Monday, Oct. 24, 1994

Oh, Forget It

By RICHARD SCHICKEL

Handsome couple, swell clothes, upper-crust settings, smart, sexually sparring dialogue and a plot device that contrives to keep the pair apart until you think you -- and they -- are about to burst. It worked in 1939. It worked in 1957, when it was retitled An Affair to Remember. It even worked last year when it was extensively quoted in Sleepless in Seattle. How is it, then, that Love Affair doesn't work in 1994?

Probably because it's been postmodernized. Previously Terry (Annette Bening in the new version) was a virgin, perkily defending that status while the threat to her innocence, Mike the Playboy (Warren Beatty), was shadowed by Catholic guilt about his careless ways. (Remember those poignant visits to his wise old auntie's chapel?) These scruples served two functions: they heated up forbidden desires, and they gave a certain bent logic to the three-month hiatus the couple imposed on their affair, ostensibly to shed other commitments, really for the chaste contemplation of this one's radical implications.
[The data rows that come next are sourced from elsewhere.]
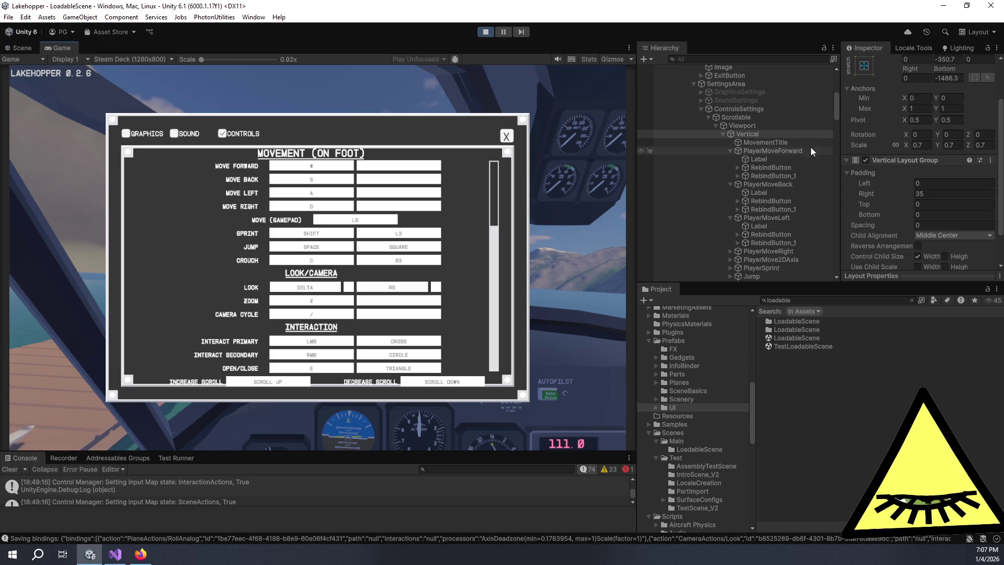
# Check the Viewport and Scrollable components, then reselect the Vertical bindings list
pyautogui.click(760, 126)
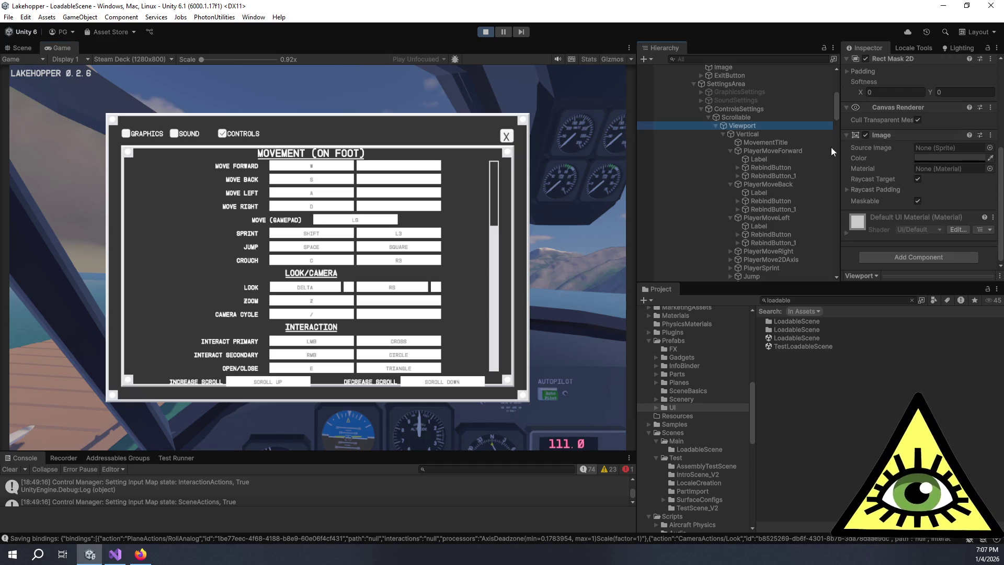
pyautogui.click(758, 118)
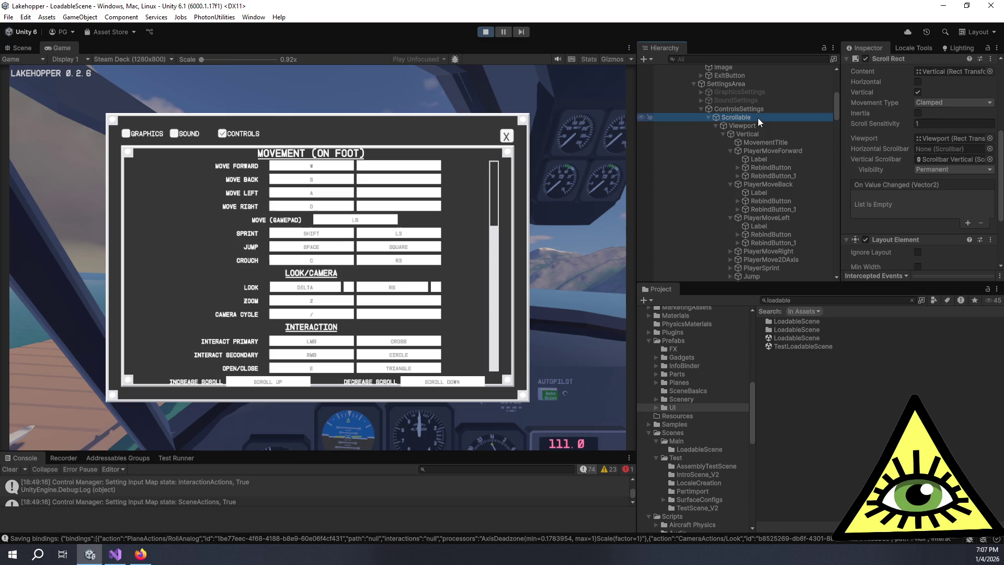
pyautogui.scroll(-2, 867, 165)
pyautogui.click(767, 126)
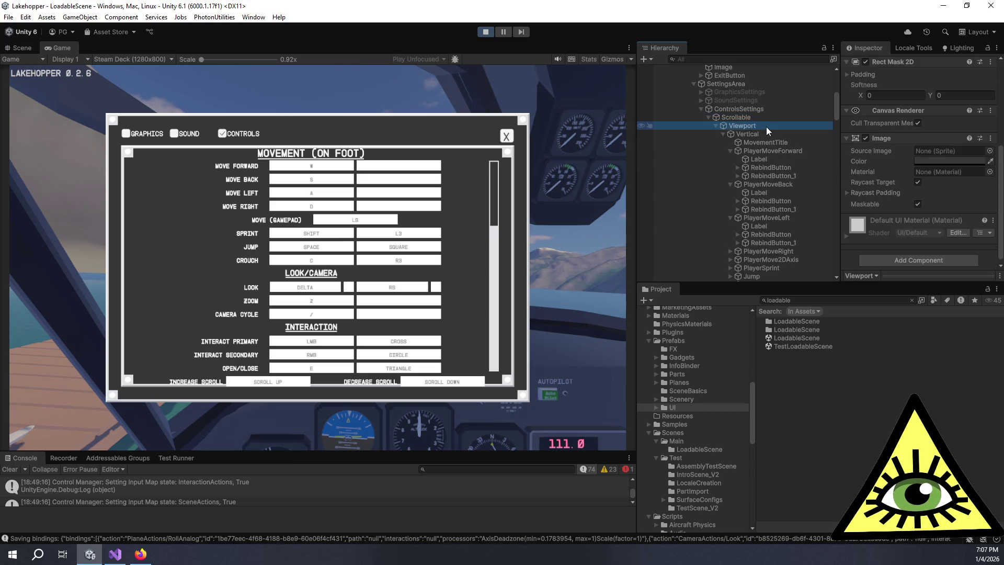
pyautogui.click(770, 134)
pyautogui.scroll(3, 880, 177)
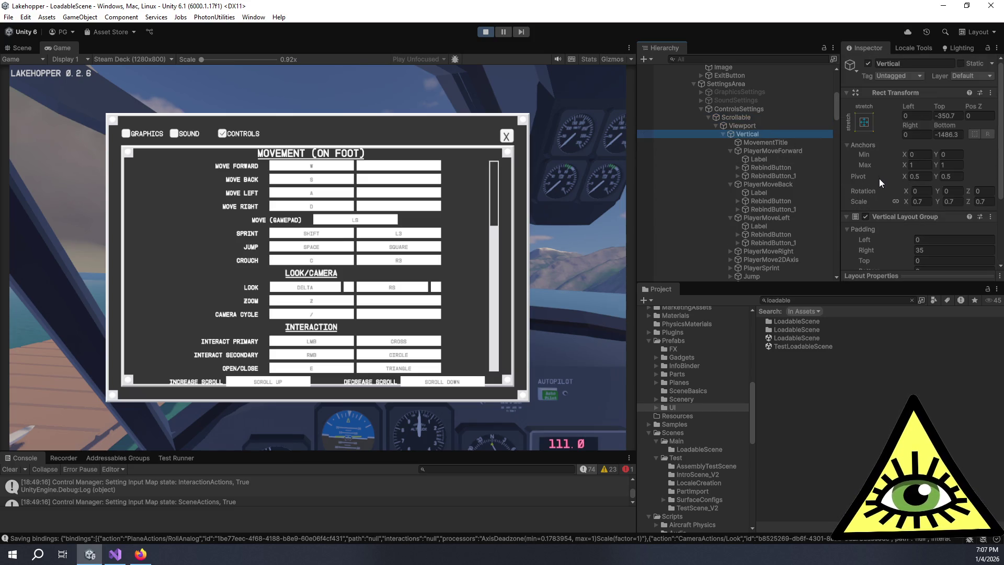
pyautogui.scroll(-3, 950, 170)
# Add a Content Size Fitter to Vertical with Vertical Fit set to Min Size
pyautogui.click(908, 257)
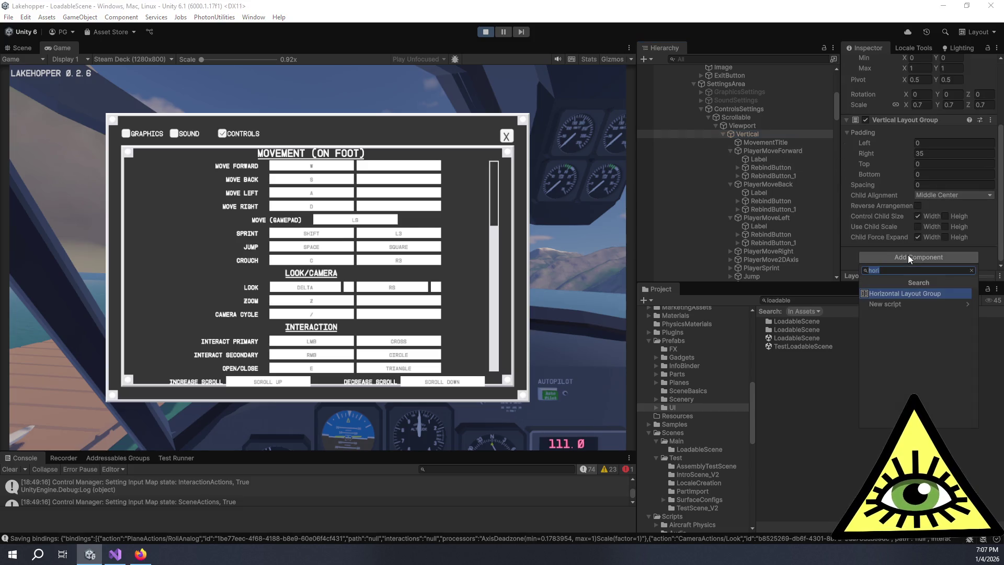
pyautogui.write('content')
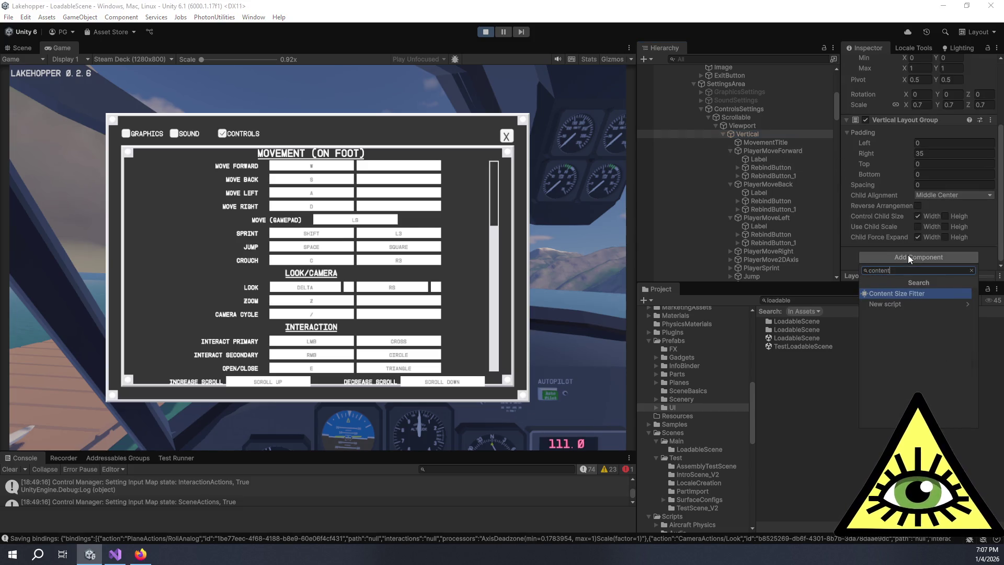
pyautogui.press('Return')
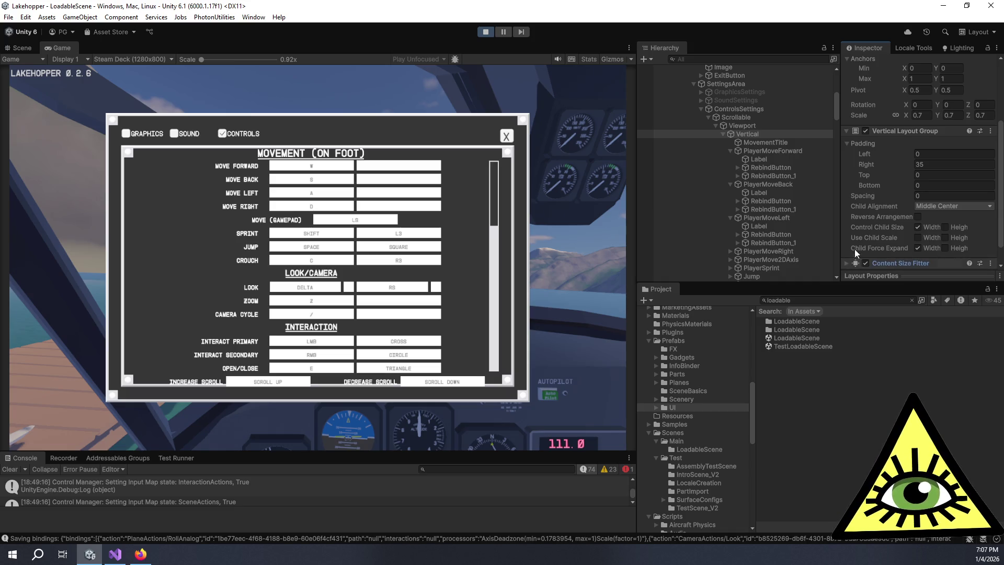
pyautogui.scroll(-2, 854, 254)
pyautogui.click(846, 242)
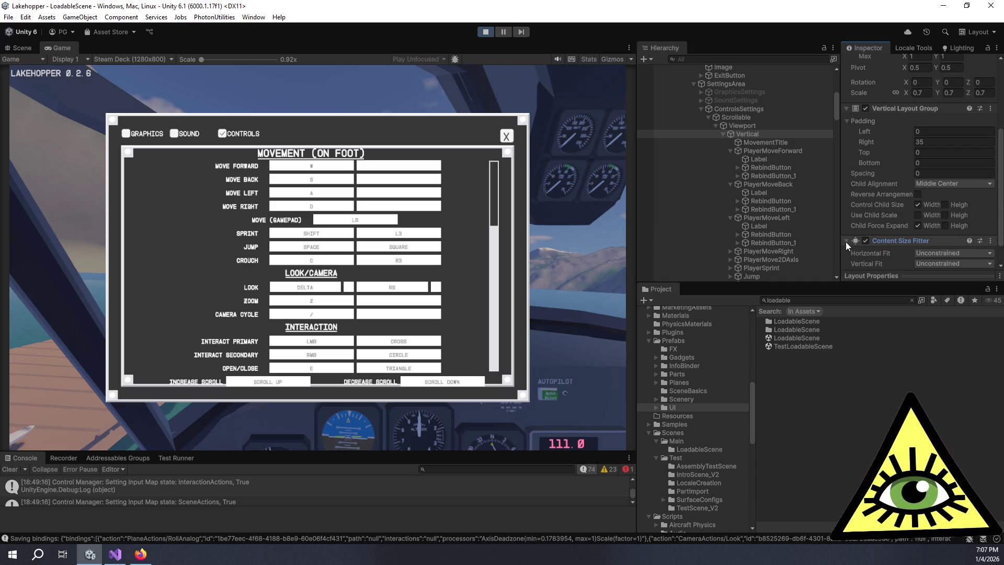
pyautogui.scroll(-2, 863, 238)
pyautogui.click(943, 236)
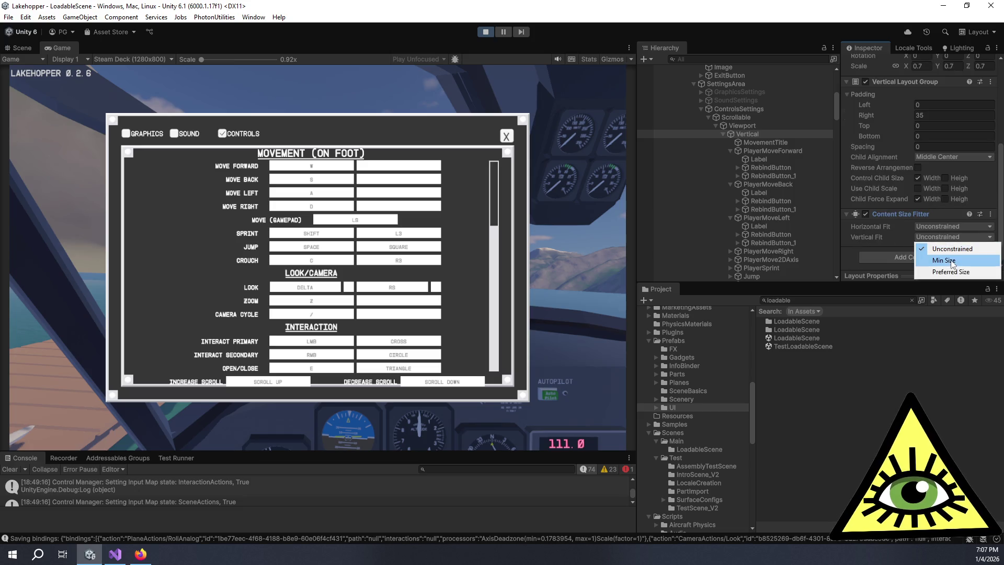
pyautogui.click(952, 261)
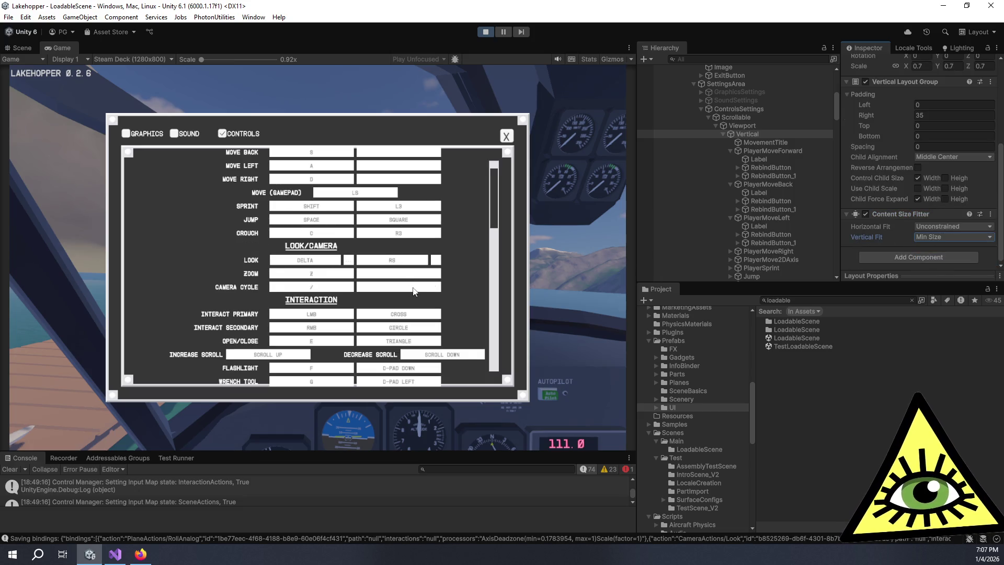
pyautogui.scroll(5, 894, 205)
pyautogui.moveTo(495, 188)
pyautogui.mouseDown()
pyautogui.moveTo(496, 358)
pyautogui.moveTo(515, 158)
pyautogui.mouseUp()
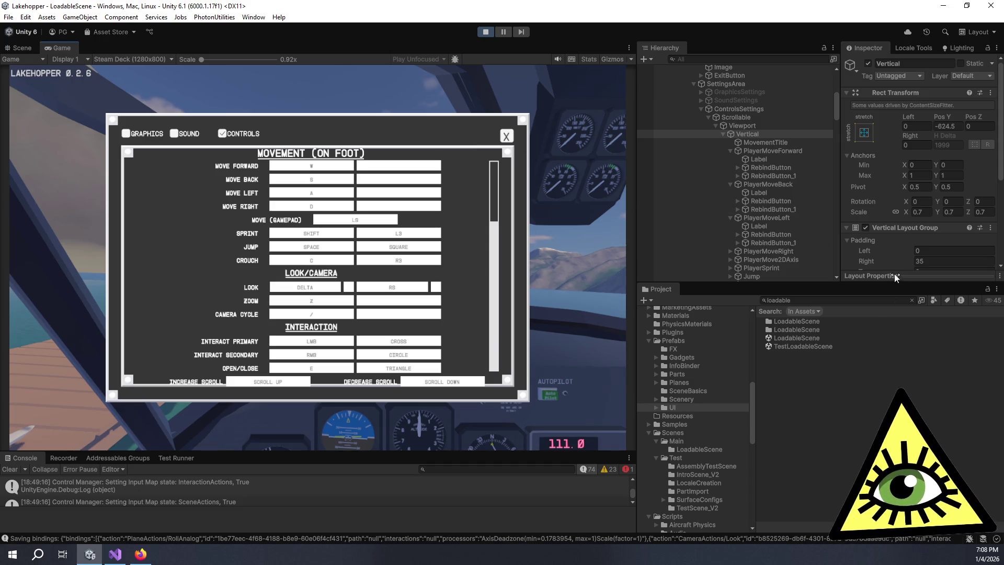
pyautogui.press('alt+Tab')
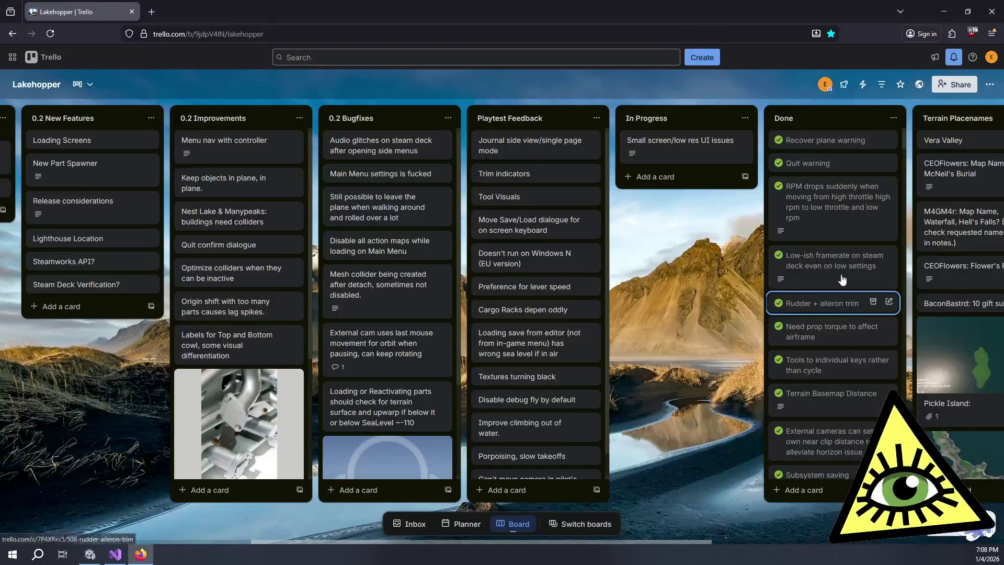
# Save the comment 'TODO: Content Size Fitter to scrollable vertical layout group object' on the card
pyautogui.click(712, 156)
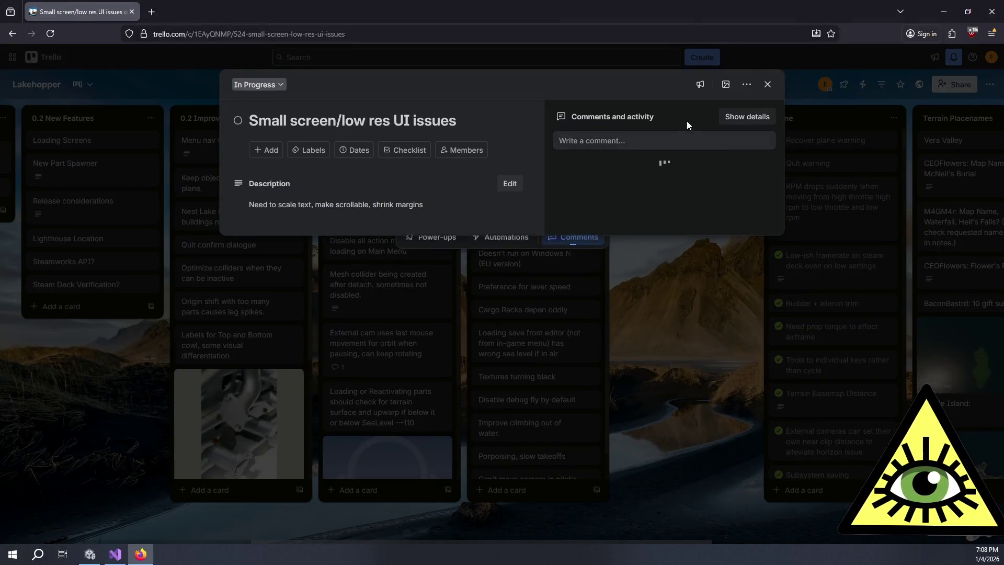
pyautogui.click(647, 139)
pyautogui.write('TODO: C')
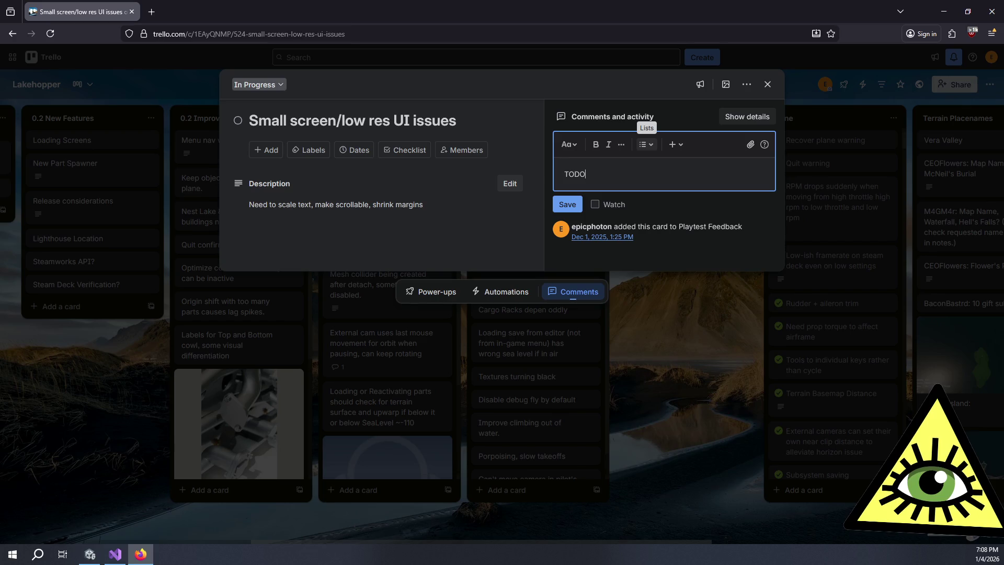
pyautogui.write('ontent ')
You can see why Beatty (who produced the film and co-wrote it with Robert Towne) was drawn to this story; for a famous womanizer, it must have emotionally autobiographical elements. But he also recognized that maidenly virtue and religiously inspired guilt are tough sells these days. Under Glenn Gordon Caron's uninflected direction, there are no chapels (though a distressingly feeble Katharine Hepburn appears as the aunt), the couple consummates quickly, and the 90-day wait for their famous date atop the Empire State Building is motivated by no more than a postcoital fear of rushing into something. Not much suspense in that. Some of us religious and romantic skeptics have always thought this was a loathsomely pious and sentimental tale, but in a way we were wrong. Shorn of those qualities, it just dries up and blows away.